Though he is the son of a working musician, the saxophonist, pianist and vocalist D-Erania Stampley, his relationship with the piano arose almost by happenstance. “I started when I was 14,” he recently recalled on WDCB’s PianoForte Sessions. “What first got me into it was, I came across a YouTuber named P. Miller. He wore glasses, and was a Black man; he looked just like me. I just remember being so amazed, because I didn’t know people like me could play like that.” (He was especially awestruck by a version of “Paradise,” the Coldplay song.)
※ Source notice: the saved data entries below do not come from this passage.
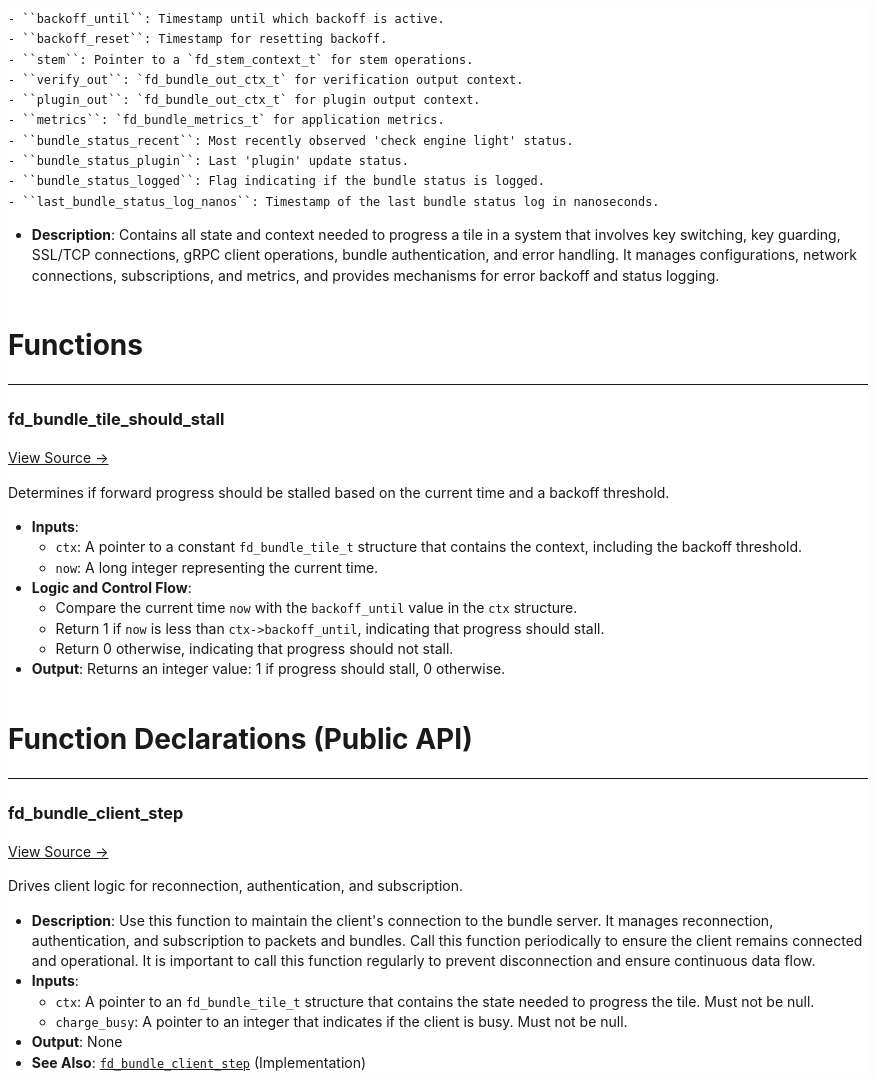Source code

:    - ``backoff_until``: Timestamp until which backoff is active.
    - ``backoff_reset``: Timestamp for resetting backoff.
    - ``stem``: Pointer to a `fd_stem_context_t` for stem operations.
    - ``verify_out``: `fd_bundle_out_ctx_t` for verification output context.
    - ``plugin_out``: `fd_bundle_out_ctx_t` for plugin output context.
    - ``metrics``: `fd_bundle_metrics_t` for application metrics.
    - ``bundle_status_recent``: Most recently observed 'check engine light' status.
    - ``bundle_status_plugin``: Last 'plugin' update status.
    - ``bundle_status_logged``: Flag indicating if the bundle status is logged.
    - ``last_bundle_status_log_nanos``: Timestamp of the last bundle status log in nanoseconds.
- **Description**: Contains all state and context needed to progress a tile in a system that involves key switching, key guarding, SSL/TCP connections, gRPC client operations, bundle authentication, and error handling. It manages configurations, network connections, subscriptions, and metrics, and provides mechanisms for error backoff and status logging.


# Functions

---
### fd\_bundle\_tile\_should\_stall
[View Source →](<../../../../../src/disco/bundle/fd_bundle_tile_private.h#L188>)

Determines if forward progress should be stalled based on the current time and a backoff threshold.
- **Inputs**:
    - `ctx`: A pointer to a constant `fd_bundle_tile_t` structure that contains the context, including the backoff threshold.
    - `now`: A long integer representing the current time.
- **Logic and Control Flow**:
    - Compare the current time `now` with the `backoff_until` value in the `ctx` structure.
    - Return 1 if `now` is less than `ctx->backoff_until`, indicating that progress should stall.
    - Return 0 otherwise, indicating that progress should not stall.
- **Output**: Returns an integer value: 1 if progress should stall, 0 otherwise.


# Function Declarations (Public API)

---
### fd\_bundle\_client\_step
[View Source →](<../../../../../src/disco/bundle/fd_bundle_tile_private.h#L164>)

Drives client logic for reconnection, authentication, and subscription.
- **Description**: Use this function to maintain the client's connection to the bundle server. It manages reconnection, authentication, and subscription to packets and bundles. Call this function periodically to ensure the client remains connected and operational. It is important to call this function regularly to prevent disconnection and ensure continuous data flow.
- **Inputs**:
    - `ctx`: A pointer to an `fd_bundle_tile_t` structure that contains the state needed to progress the tile. Must not be null.
    - `charge_busy`: A pointer to an integer that indicates if the client is busy. Must not be null.
- **Output**: None
- **See Also**: [`fd_bundle_client_step`](<fd_bundle_client.c.md#fd_bundle_client_step>)  (Implementation)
Stampley, a self-avowed visual learner, studied this and other YouTube clips to learn fingerings, though he eventually found mentors in the Chicago pianist and educator Robert Irving III, as well as the keyboardist Tony Cazeau, who often performs with his mother. His training since then has combined the metabolism of postmillennial internet culture with the more guild-like lessons of approving elders like Clarke. (Along the way, he created a mobile app called Piano Chronicles, which gamifies the experience of piano pedagogy.)
His unorthodox path surely influenced his uncontainable artistic voice, and it will be fascinating to see what the imprimatur of the Hancock Competition does for him. Surrounded by friends and well-wishers in the hall after accepting the honor, Stampley was at a loss for words, awash in gratitude but also in the surreality of it all. He again mentioned his friend, Drey Davis, who’d died the previous day. He seemed unsure about how to feel, and in that incertitude — no less than in the dazzling confidence of his winning turn — it was easy to recognize the stirrings of an artist.